## [Task description]
Please output the data below exactly as given, starting at its first line and stopping after the line that contains "image shows no".

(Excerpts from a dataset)
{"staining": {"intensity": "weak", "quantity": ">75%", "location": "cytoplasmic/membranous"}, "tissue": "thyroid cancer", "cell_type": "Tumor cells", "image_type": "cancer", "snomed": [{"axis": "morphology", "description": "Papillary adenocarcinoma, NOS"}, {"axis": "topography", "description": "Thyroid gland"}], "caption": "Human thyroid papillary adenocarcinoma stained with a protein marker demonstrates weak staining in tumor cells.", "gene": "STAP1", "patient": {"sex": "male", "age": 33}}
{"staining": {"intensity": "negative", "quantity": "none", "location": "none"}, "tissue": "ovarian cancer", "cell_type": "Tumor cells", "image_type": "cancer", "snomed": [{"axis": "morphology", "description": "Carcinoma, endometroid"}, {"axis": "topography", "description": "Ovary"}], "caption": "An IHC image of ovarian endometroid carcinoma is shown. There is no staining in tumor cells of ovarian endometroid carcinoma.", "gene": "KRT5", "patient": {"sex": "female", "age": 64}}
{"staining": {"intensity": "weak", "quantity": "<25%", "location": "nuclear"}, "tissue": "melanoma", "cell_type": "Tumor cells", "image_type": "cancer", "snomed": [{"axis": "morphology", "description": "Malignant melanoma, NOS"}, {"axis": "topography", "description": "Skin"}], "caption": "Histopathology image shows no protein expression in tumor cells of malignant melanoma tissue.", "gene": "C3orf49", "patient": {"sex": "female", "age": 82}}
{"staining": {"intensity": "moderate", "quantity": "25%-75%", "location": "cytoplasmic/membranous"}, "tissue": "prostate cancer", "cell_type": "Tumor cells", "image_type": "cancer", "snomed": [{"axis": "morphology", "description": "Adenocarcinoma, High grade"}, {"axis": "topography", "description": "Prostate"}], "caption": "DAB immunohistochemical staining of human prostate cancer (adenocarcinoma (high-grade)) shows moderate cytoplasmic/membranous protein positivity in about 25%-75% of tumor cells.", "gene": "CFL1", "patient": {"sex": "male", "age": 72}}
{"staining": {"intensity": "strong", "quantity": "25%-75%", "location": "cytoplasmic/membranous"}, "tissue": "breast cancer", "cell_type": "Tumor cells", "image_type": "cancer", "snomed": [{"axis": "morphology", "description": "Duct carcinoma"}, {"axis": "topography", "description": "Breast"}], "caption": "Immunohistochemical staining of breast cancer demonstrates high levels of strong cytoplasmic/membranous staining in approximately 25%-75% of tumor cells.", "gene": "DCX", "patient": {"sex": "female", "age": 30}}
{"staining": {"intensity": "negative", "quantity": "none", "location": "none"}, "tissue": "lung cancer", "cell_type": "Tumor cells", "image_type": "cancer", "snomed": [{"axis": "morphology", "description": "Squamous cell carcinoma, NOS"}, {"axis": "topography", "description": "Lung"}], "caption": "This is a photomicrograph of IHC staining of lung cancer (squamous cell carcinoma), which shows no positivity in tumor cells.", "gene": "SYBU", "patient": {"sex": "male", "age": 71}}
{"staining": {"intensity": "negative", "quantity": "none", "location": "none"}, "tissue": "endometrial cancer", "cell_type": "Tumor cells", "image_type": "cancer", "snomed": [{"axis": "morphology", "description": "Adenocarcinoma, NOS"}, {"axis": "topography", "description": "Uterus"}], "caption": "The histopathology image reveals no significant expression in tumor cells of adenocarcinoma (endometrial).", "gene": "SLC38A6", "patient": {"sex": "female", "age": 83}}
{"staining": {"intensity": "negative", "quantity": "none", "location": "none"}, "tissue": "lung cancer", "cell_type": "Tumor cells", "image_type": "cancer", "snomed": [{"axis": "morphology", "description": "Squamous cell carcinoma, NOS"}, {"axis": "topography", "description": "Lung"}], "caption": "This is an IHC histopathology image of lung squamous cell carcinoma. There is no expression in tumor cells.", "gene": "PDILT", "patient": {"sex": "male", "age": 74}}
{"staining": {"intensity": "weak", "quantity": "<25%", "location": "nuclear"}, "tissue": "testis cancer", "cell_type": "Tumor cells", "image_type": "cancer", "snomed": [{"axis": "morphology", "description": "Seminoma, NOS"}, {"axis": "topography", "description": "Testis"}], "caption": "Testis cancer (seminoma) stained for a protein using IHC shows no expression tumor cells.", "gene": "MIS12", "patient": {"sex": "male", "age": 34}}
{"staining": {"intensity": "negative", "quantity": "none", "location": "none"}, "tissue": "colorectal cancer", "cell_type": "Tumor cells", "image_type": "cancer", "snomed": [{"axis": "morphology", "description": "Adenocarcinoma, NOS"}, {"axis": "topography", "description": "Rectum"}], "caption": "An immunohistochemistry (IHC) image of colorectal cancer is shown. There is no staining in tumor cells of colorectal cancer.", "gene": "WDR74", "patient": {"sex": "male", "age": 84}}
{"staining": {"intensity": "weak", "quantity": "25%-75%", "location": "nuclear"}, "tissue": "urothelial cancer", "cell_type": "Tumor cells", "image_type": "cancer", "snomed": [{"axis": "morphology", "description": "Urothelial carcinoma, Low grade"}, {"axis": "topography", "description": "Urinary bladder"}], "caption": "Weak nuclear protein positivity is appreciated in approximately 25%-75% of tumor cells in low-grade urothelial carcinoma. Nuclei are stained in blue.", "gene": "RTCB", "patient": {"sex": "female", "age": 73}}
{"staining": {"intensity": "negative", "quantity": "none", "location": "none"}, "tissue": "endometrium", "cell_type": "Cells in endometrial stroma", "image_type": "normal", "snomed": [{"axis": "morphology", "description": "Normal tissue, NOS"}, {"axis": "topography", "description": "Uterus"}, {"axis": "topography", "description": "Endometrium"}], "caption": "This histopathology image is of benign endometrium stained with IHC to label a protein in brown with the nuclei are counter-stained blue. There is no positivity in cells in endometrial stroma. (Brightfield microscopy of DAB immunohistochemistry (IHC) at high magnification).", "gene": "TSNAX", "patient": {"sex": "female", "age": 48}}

## [Answer box]
{"staining": {"intensity": "weak", "quantity": ">75%", "location": "cytoplasmic/membranous"}, "tissue": "thyroid cancer", "cell_type": "Tumor cells", "image_type": "cancer", "snomed": [{"axis": "morphology", "description": "Papillary adenocarcinoma, NOS"}, {"axis": "topography", "description": "Thyroid gland"}], "caption": "Human thyroid papillary adenocarcinoma stained with a protein marker demonstrates weak staining in tumor cells.", "gene": "STAP1", "patient": {"sex": "male", "age": 33}}
{"staining": {"intensity": "negative", "quantity": "none", "location": "none"}, "tissue": "ovarian cancer", "cell_type": "Tumor cells", "image_type": "cancer", "snomed": [{"axis": "morphology", "description": "Carcinoma, endometroid"}, {"axis": "topography", "description": "Ovary"}], "caption": "An IHC image of ovarian endometroid carcinoma is shown. There is no staining in tumor cells of ovarian endometroid carcinoma.", "gene": "KRT5", "patient": {"sex": "female", "age": 64}}
{"staining": {"intensity": "weak", "quantity": "<25%", "location": "nuclear"}, "tissue": "melanoma", "cell_type": "Tumor cells", "image_type": "cancer", "snomed": [{"axis": "morphology", "description": "Malignant melanoma, NOS"}, {"axis": "topography", "description": "Skin"}], "caption": "Histopathology image shows no protein expression in tumor cells of malignant melanoma tissue.", "gene": "C3orf49", "patient": {"sex": "female", "age": 82}}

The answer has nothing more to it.